4. Facebook. (2020, February). Business Help Center. Facebook Business Help Center.
5. Gotterbarn, D., Miller, K., & Rogerson, S. (2018, December 19). Software Engineering Code. ACM Ethics.
6. Hartmans, A. (2020, November 17). Jack Dorsey says social media platforms like Twitter and Facebook can be addictive - Mark Zuckerberg says the research is 'inconclusive'. Business Insider.
7. Join the movement for Humane Technology. Center for Humane Technology. (2020).
8. Koch, R. (Ed.). (2019, May 9). Cookies, the GDPR, and the ePrivacy Directive.
9. Marr, B. (2018, May 21). How Much Data Do We Create Every Day? The Mind-Blowing Stats Everyone Should Read. Forbes.
10. O'Reilly, T. (2005, November 30). What Is Web 2.0. O'Reilly.

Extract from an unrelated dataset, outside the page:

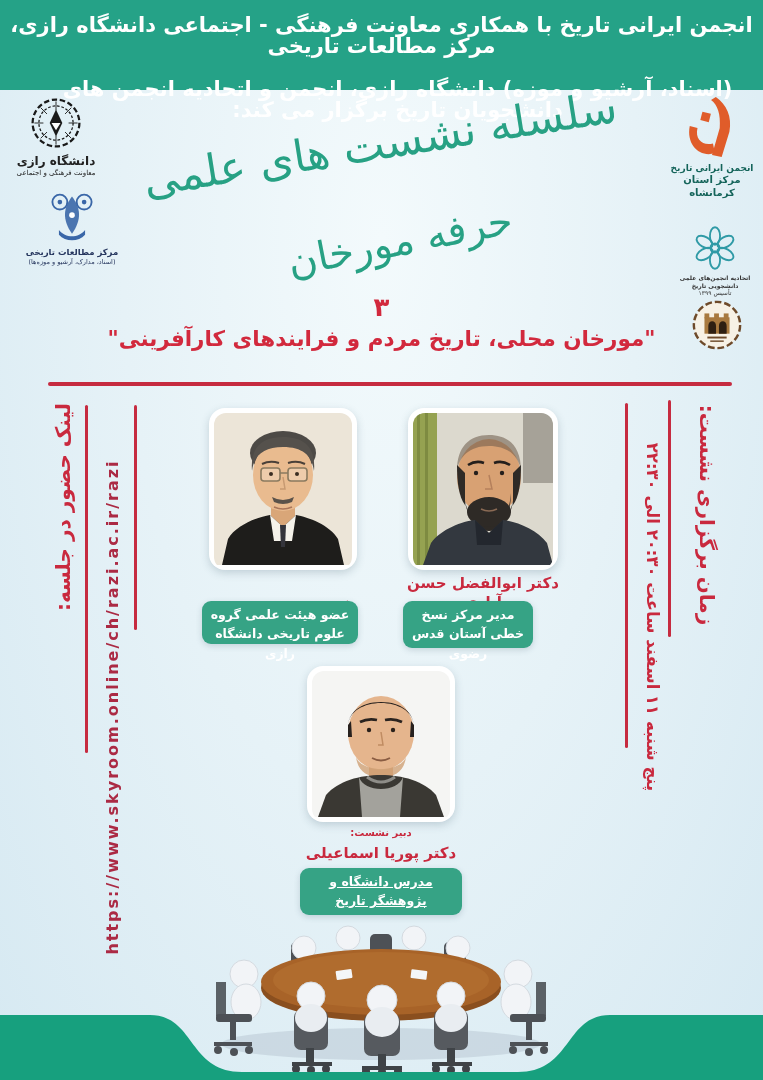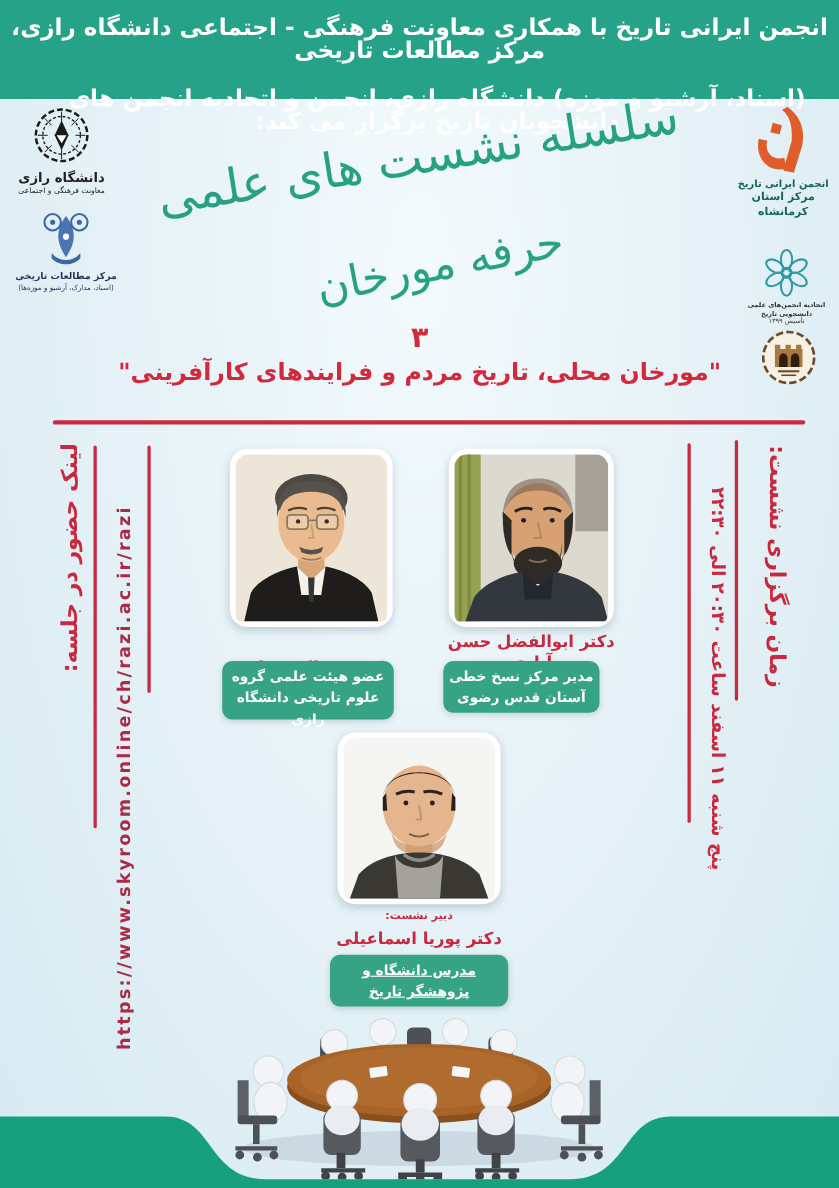"مرکز مطالعات تاریخی" div.abs { left: 12px -> 24px }
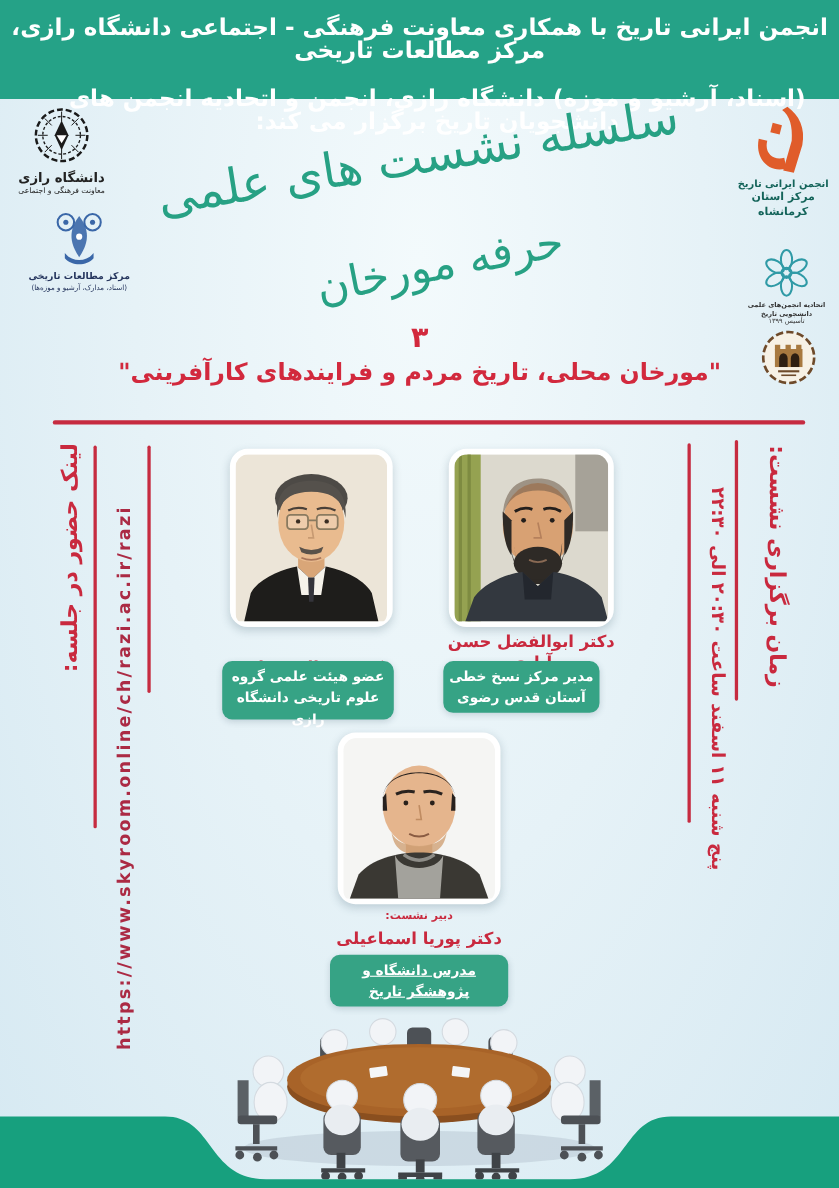"عضو هیئت علمی گروه علوم" div.abs { height: 53px -> 43px }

11. Rhodes, L. (Producer), & Orlowski, J (Director). (2020). The Social Dilemma [Video file]. Retrieved from
12. Pew Research Center. (2017, October 5). The Partisan Divide on Political Values Grows Even Wider. Pew Research Center.
13. Ramzan, M., & Ahmad, M. (2014). Evolution of data mining: An overview. 2014 Conference on IT in Business, Industry and Government (CSIBIG).
14. Seah, J. H. K., & Shim, K. J. (2018). Data Mining Approach to the Detection of Suicide in Social Media: A Case Study of Singapore. 2018 IEEE International Conference on Big Data.
15. Seneca, C. (2020, September 17). How to Break Out of Your Social Media Echo Chamber. Wired.
16. Wing, J. M. (2018a). Data for Good: Abstract. Proceedings of the 24th ACM SIGKDD International Conference on Knowledge Discovery & Data Mining.
17. Wing, J. M. (2018b, August 19). Data for Good: Keynote Address. KDD ’18: The 24th ACM SIGKDD International Conference on Knowledge Discovery & Data Mining. Retrieved November 15, 2020, from
18. YouTube. (2020, September 24). YouTube for Press.